Futbolculuk yaşantısını biliyorsunuz. Futbolcuyken güzel. Ama teknik direktörken bilemiyorum. Yine aynı hayatı yaşıyorsunuz aslında. Daha çok diken üstündesiniz. Futbolcuyken düzen kuramıyorsun Her sene, belki her altı ayda bir şehir değiştiriyorsun. Ben aslında futboldan sonra düzenimi kurayım düşüncesindeyim. Belli olmaz tabi. İyi bir hocanın yanına gidersin, seni yardımcı olarak ister. Hayır diyemezsin ve gidersin. Hocalık olabilir. Ama menajerlik hiç kafamda yok. Onu hayatta yapmam.
Konya’da en çok neyi özledin?
Yemek falan çok klişe şeyler. Selim, ben ve Recep, Konya’da Bosna Hersek Mahallesi’nde ve otogar taraflarında eve çıkmıştık.
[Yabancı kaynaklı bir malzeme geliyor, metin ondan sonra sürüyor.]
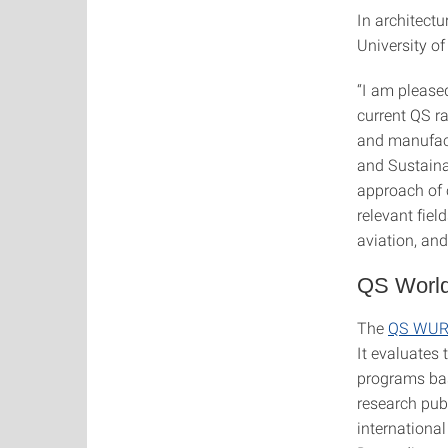
In architectu
University o
“I am please
current QS ra
and manufact
and Sustainab
approach of c
relevant fiel
aviation, and
QS World
The
QS WUR 
It evaluates
programs base
research publ
internationa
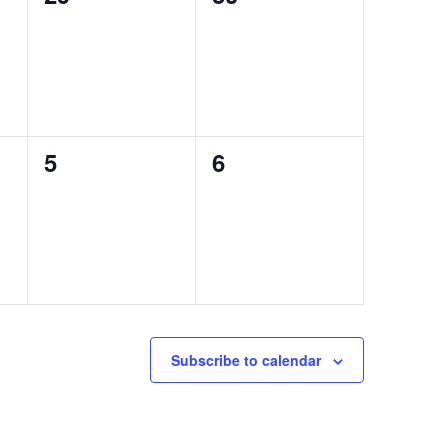
events,
events,
0
0
5
6
events,
events,
Subscribe to calendar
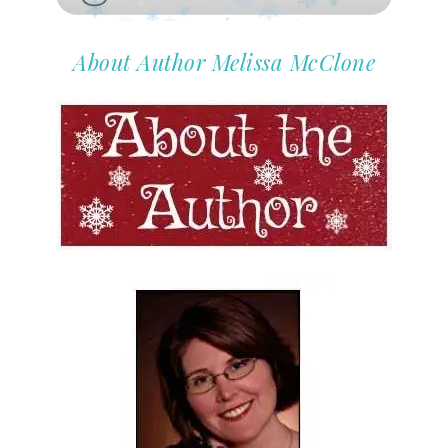
About Author Melissa McClone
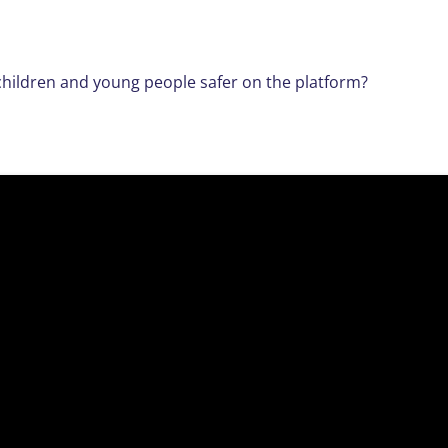
p children and young people safer on the platform?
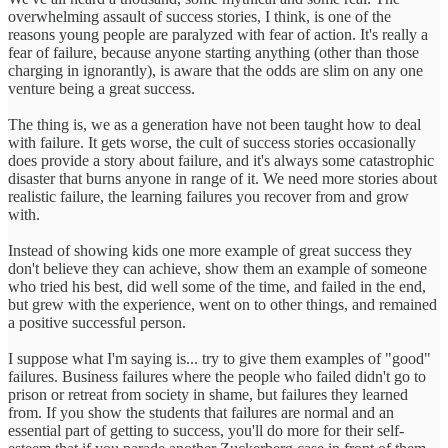
overwhelming assault of success stories, I think, is one of the
reasons young people are paralyzed with fear of action. It's really a
fear of failure, because anyone starting anything (other than those
charging in ignorantly), is aware that the odds are slim on any one
venture being a great success.
The thing is, we as a generation have not been taught how to deal
with failure. It gets worse, the cult of success stories occasionally
does provide a story about failure, and it's always some catastrophic
disaster that burns anyone in range of it. We need more stories about
realistic failure, the learning failures you recover from and grow
with.
Instead of showing kids one more example of great success they
don't believe they can achieve, show them an example of someone
who tried his best, did well some of the time, and failed in the end,
but grew with the experience, went on to other things, and remained
a positive successful person.
I suppose what I'm saying is... try to give them examples of "good"
failures. Business failures where the people who failed didn't go to
prison or retreat from society in shame, but failures they learned
from. If you show the students that failures are normal and an
essential part of getting to success, you'll do more for their self-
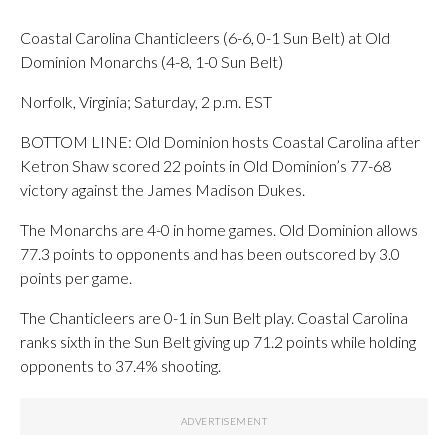
Coastal Carolina Chanticleers (6-6, 0-1 Sun Belt) at Old
Dominion Monarchs (4-8, 1-0 Sun Belt)
Norfolk, Virginia; Saturday, 2 p.m. EST
BOTTOM LINE: Old Dominion hosts Coastal Carolina after
Ketron Shaw scored 22 points in Old Dominion’s 77-68
victory against the James Madison Dukes.
The Monarchs are 4-0 in home games. Old Dominion allows
77.3 points to opponents and has been outscored by 3.0
points per game.
The Chanticleers are 0-1 in Sun Belt play. Coastal Carolina
ranks sixth in the Sun Belt giving up 71.2 points while holding
opponents to 37.4% shooting.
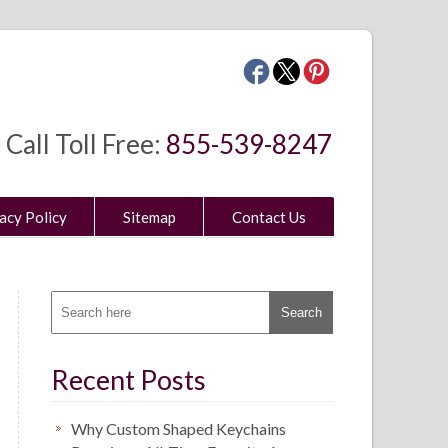
Call Toll Free:
855-539-8247
acy Policy
Sitemap
Contact Us
Recent Posts
Why Custom Shaped Keychains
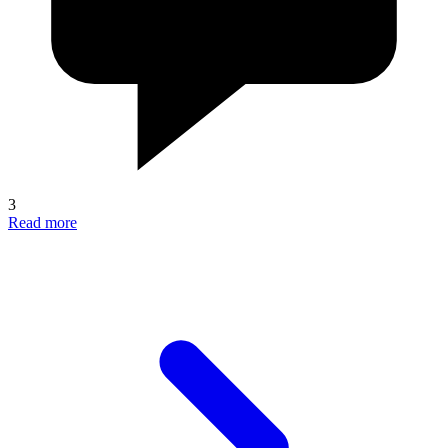
3
Read more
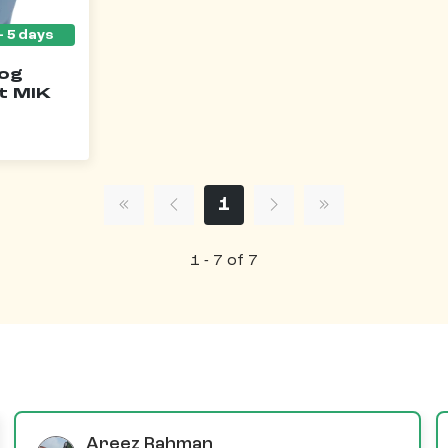
Dog
t MIK
1
1 - 7 of 7
Areez Rahman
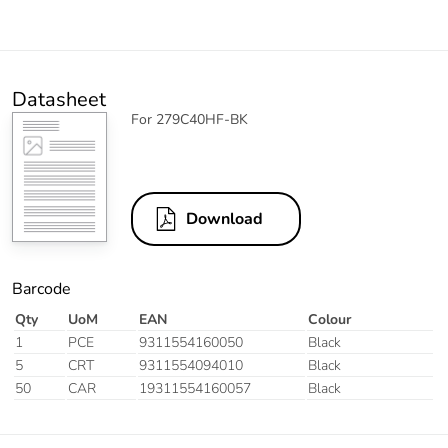
Datasheet
For 279C40HF-BK
Download
Barcode
Qty
UoM
EAN
Colour
1
PCE
9311554160050
Black
5
CRT
9311554094010
Black
50
CAR
19311554160057
Black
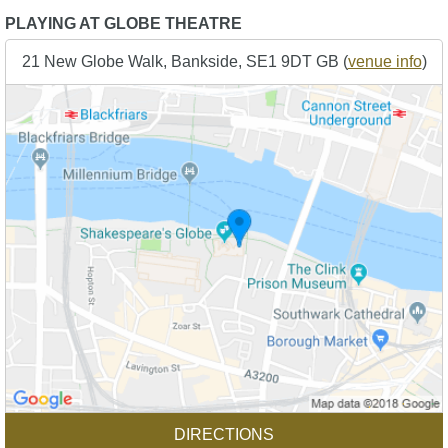
PLAYING AT GLOBE THEATRE
21 New Globe Walk, Bankside, SE1 9DT GB (
venue info
)
DIRECTIONS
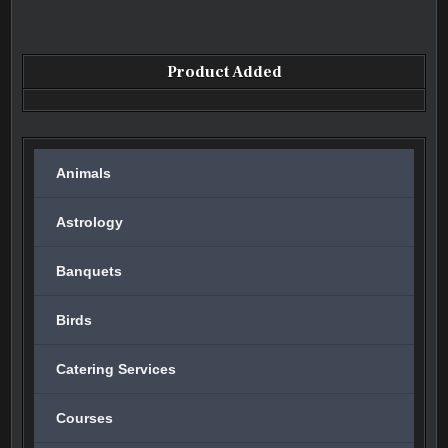
Product Added
Animals
Astrology
Banquets
Birds
Catering Services
Courses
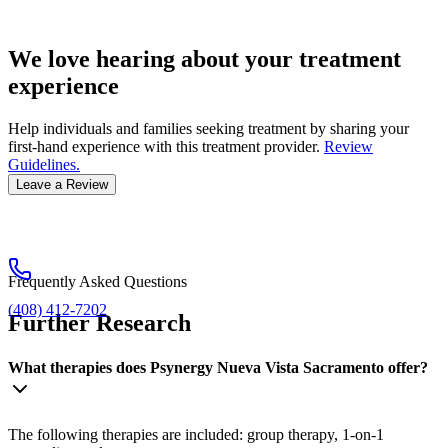
We love hearing about your treatment
experience
Help individuals and families seeking treatment by sharing your
first-hand experience with this treatment provider.
Review
Guidelines.
Leave a Review
Frequently Asked Questions
(408) 412-7202
Further Research
What therapies does Psynergy Nueva Vista Sacramento offer?
The following therapies are included: group therapy, 1-on-1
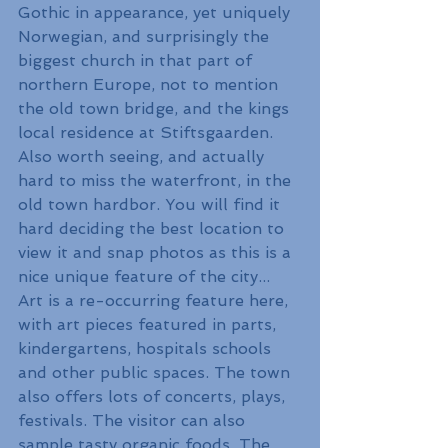
Gothic in appearance, yet uniquely 
Norwegian, and surprisingly the 
biggest church in that part of 
northern Europe, not to mention 
the old town bridge, and the kings 
local residence at Stiftsgaarden. 
Also worth seeing, and actually 
hard to miss the waterfront, in the 
old town hardbor. You will find it 
hard deciding the best location to 
view it and snap photos as this is a 
nice unique feature of the city...
Art is a re-occurring feature here, 
with art pieces featured in parts, 
kindergartens, hospitals schools 
and other public spaces. The town 
also offers lots of concerts, plays, 
festivals. The visitor can also 
sample tasty organic foods. The 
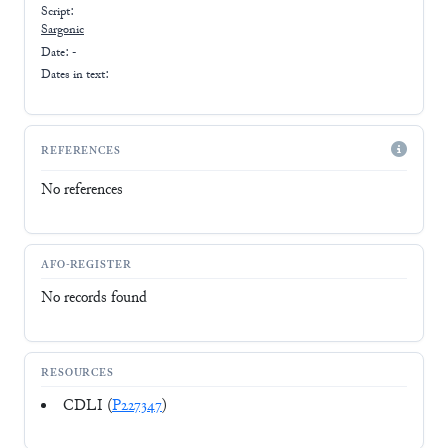
Script:
Sargonic
Date: -
Dates in text:
REFERENCES
No references
AFO-REGISTER
No records found
RESOURCES
CDLI (
P227347
)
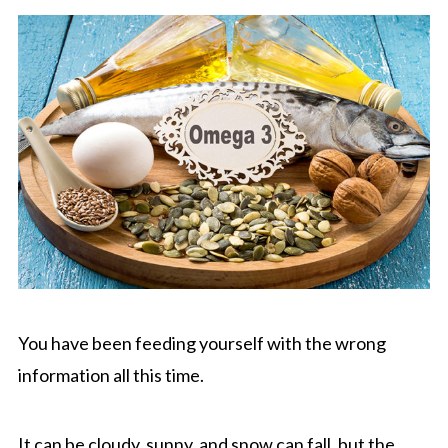
You have been feeding yourself with the wrong
information all this time.
It can be cloudy, sunny, and snow can fall, but the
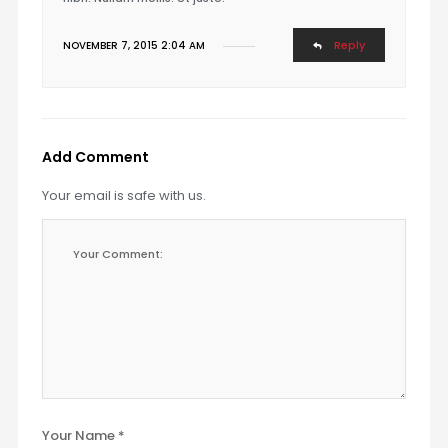
Reply
NOVEMBER 7, 2015 2:04 AM
Add Comment
Your email is safe with us.
Your Name *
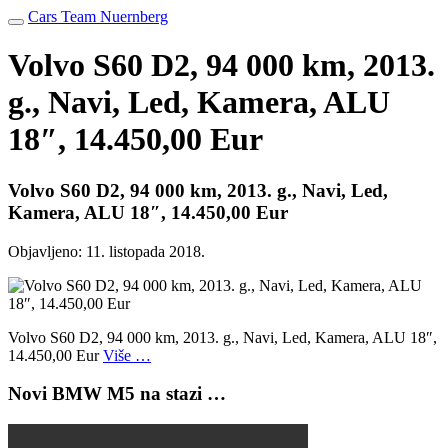
Cars Team Nuernberg
Volvo S60 D2, 94 000 km, 2013.
g., Navi, Led, Kamera, ALU
18″, 14.450,00 Eur
Volvo S60 D2, 94 000 km, 2013. g., Navi, Led,
Kamera, ALU 18″, 14.450,00 Eur
Objavljeno:
11. listopada 2018.
Volvo S60 D2, 94 000 km, 2013. g., Navi, Led, Kamera, ALU 18″,
14.450,00 Eur
Više …
Novi BMW M5 na stazi …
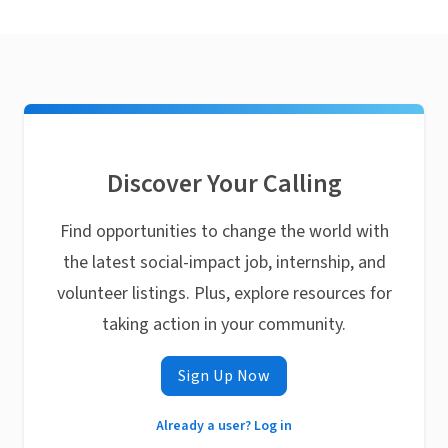
Discover Your Calling
Find opportunities to change the world with
the latest social-impact job, internship, and
volunteer listings. Plus, explore resources for
taking action in your community.
Sign Up Now
Already a user? Log in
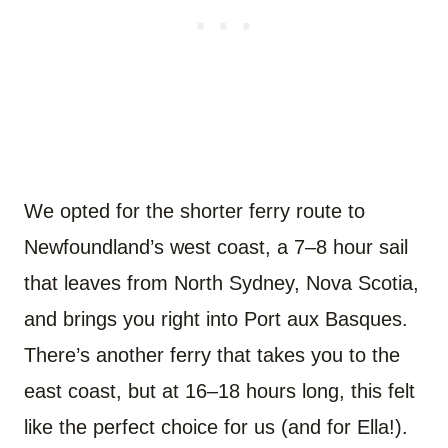
We opted for the shorter ferry route to
Newfoundland’s west coast, a 7–8 hour sail
that leaves from North Sydney, Nova Scotia,
and brings you right into Port aux Basques.
There’s another ferry that takes you to the
east coast, but at 16–18 hours long, this felt
like the perfect choice for us (and for Ella!).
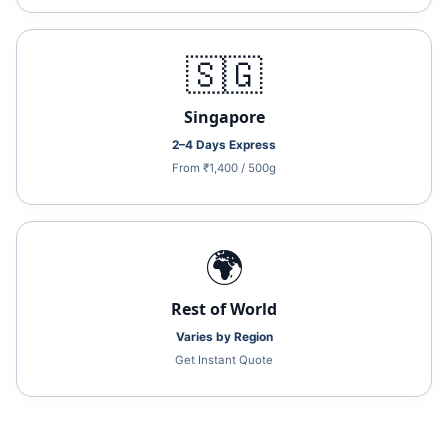
🇸🇬
Singapore
2–4 Days Express
From ₹1,400 / 500g
🌍
Rest of World
Varies by Region
Get Instant Quote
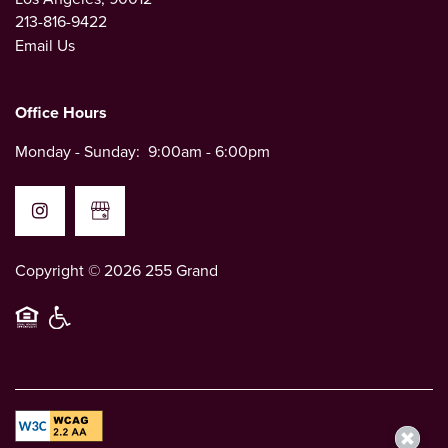
213-816-9422
LEASE NOW
Email Us
CONTACT US
Office Hours
Monday - Sunday:
9:00am - 6:00pm
CONTACT US
MAP AND DIRECTIONS
Copyright ©
2026
255 Grand
Equal Opportunity Housing
Handicap Friendly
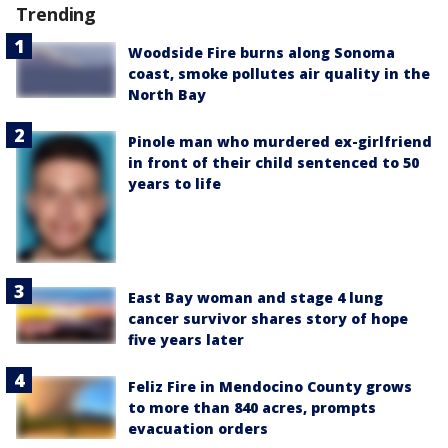
Trending
Woodside Fire burns along Sonoma
coast, smoke pollutes air quality in the
North Bay
Pinole man who murdered ex-girlfriend
in front of their child sentenced to 50
years to life
East Bay woman and stage 4 lung
cancer survivor shares story of hope
five years later
Feliz Fire in Mendocino County grows
to more than 840 acres, prompts
evacuation orders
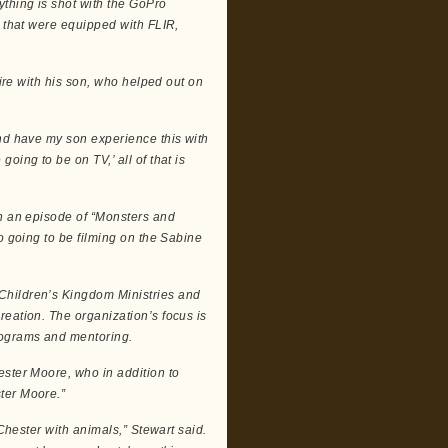
thing is shot with the GoPro
s that were equipped with FLIR,
fire with his son, who helped out on
and have my son experience this with
oing to be on TV,’ all of that is
in an episode of “Monsters and
o going to be filming on the Sabine
Children’s Kingdom Ministries and
reation. The organization’s focus is
rograms and mentoring.
ester Moore, who in addition to
ter Moore.”
 Chester with animals,” Stewart said.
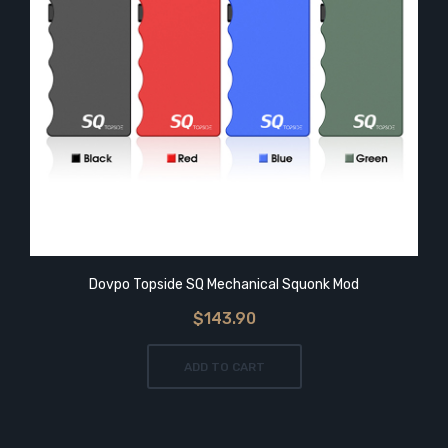
Dovpo Topside SQ Mechanical Squonk Mod
$143.90
ADD TO CART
Oradaki ortamı ben gerçekten çok özledim. Sabah kalkıp, Selim ve Recep ile kahvaltıya yapmayı, oradan idmana gitmeyi ve idmandan sonra akşam yemeğine gitmeyi özledim.

Konyaspor’da kalsaydın daha iyi yerlerde olabilirdin. Konyaspor’a bir kırgınlığın var mı?
Bir kırgınlık yok. Çünkü o dönem ben ayrılmak istedim. Bu da oynamamla alakalıydı. Hem oynamıyordum hem de gençliğin verdiği bir şeydi. Ama asıl şey, Konyaspor’un bana iyi bir kontrat önermemesiydi. Bu kırgınlıkla alakalı bir şey değil. Ben güzelce söyledim, onlar da kabul etti. Benim zaten bonservis de kazandırmam ahde vefa gibi oldu. Ayrılabileceğim en güzel şekilde ayrıldım.